* _WHAT YOU HAVE TO DO_
If a line in the entries below contains "ring", copy it.

* _Images with keypoint coordinates_

——————————

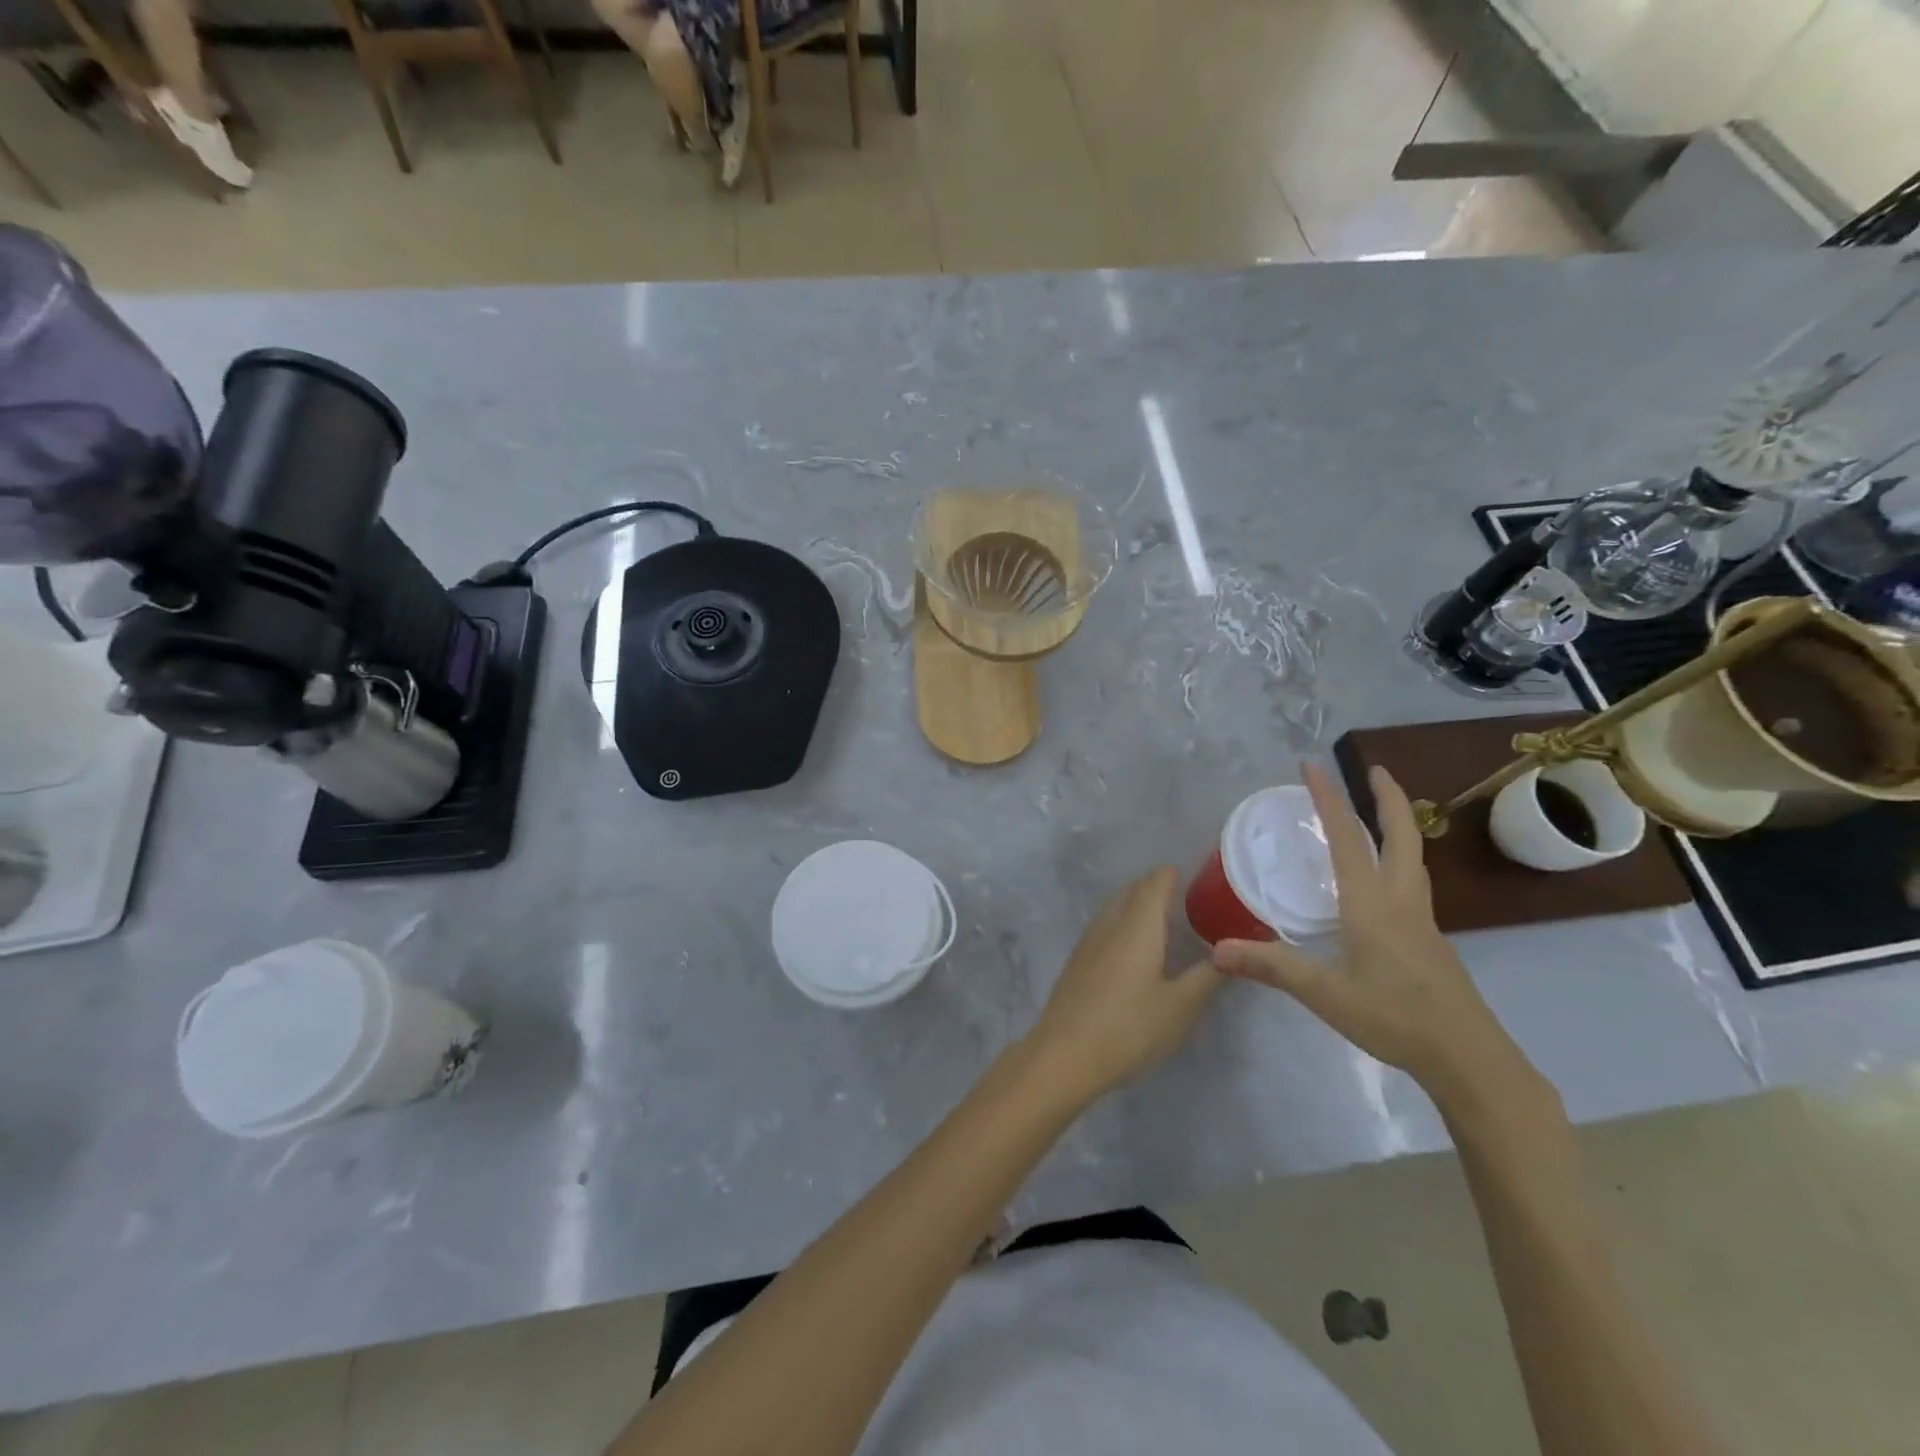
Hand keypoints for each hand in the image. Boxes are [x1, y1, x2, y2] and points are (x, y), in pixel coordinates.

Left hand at [1027, 868, 1222, 1104]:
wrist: (1065, 1054)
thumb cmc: (1130, 1027)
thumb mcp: (1181, 1006)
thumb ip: (1208, 975)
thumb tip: (1232, 952)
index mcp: (1138, 923)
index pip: (1157, 880)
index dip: (1177, 875)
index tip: (1202, 884)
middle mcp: (1111, 921)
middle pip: (1135, 890)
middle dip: (1159, 889)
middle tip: (1191, 907)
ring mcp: (1089, 939)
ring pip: (1117, 907)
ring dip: (1139, 908)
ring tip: (1167, 928)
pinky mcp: (1077, 959)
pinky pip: (1105, 927)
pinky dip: (1124, 926)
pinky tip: (1136, 953)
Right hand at [1210, 765, 1533, 1108]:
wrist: (1468, 1058)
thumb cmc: (1394, 1017)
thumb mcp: (1324, 992)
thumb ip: (1271, 967)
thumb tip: (1216, 951)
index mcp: (1372, 903)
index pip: (1347, 838)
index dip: (1328, 799)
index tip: (1311, 766)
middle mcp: (1400, 901)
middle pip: (1401, 836)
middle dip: (1388, 798)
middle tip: (1373, 771)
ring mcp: (1421, 921)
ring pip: (1411, 859)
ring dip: (1398, 827)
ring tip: (1378, 816)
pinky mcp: (1429, 942)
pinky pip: (1410, 884)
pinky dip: (1396, 861)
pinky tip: (1381, 884)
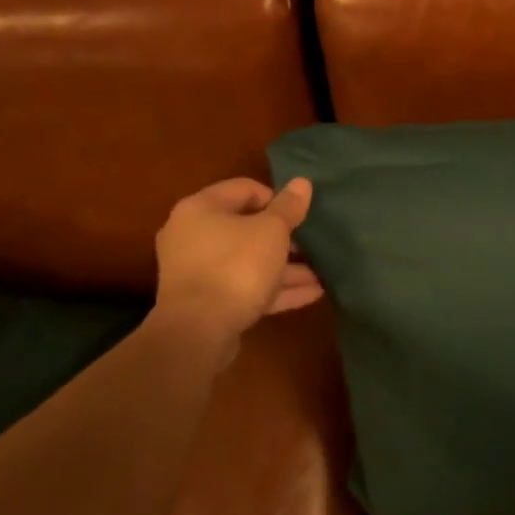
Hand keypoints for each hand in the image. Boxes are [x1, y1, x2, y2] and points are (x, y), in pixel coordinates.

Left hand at [151, 177, 322, 336]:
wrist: (198, 331)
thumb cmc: (236, 266)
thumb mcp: (271, 231)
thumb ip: (288, 207)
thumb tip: (302, 182)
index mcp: (201, 209)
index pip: (245, 189)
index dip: (277, 199)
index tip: (300, 215)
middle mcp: (193, 235)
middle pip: (246, 228)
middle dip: (284, 239)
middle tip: (313, 246)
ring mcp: (198, 271)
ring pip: (249, 261)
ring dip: (285, 267)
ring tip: (321, 274)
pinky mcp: (207, 302)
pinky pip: (245, 287)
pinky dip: (274, 288)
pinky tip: (312, 293)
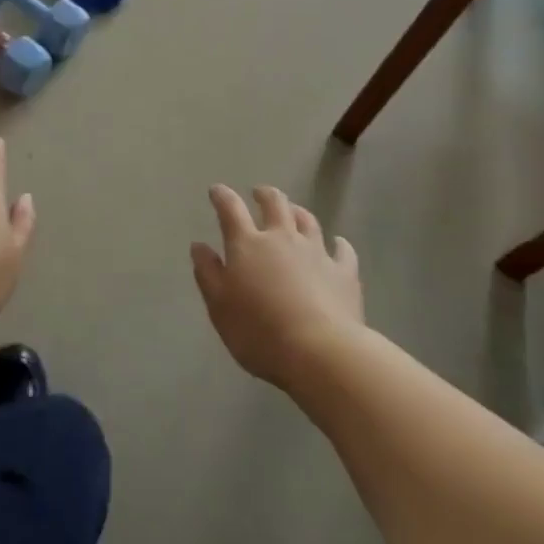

——————————

* _TASK ANSWER_
ring mcp: (1089, 939)
ring pip: (1117, 907)
ring dip: (1139, 908)
ring tip: (1167, 928)
ring mcp: (1421, 921)
ring pip: (1411, 859)
ring dip: (1398, 827)
ring tip: (1378, 816)
ring mcp: (198, 271)
ring pip: (249, 261)
ring dip: (285, 267)
ring tip: (321, 274)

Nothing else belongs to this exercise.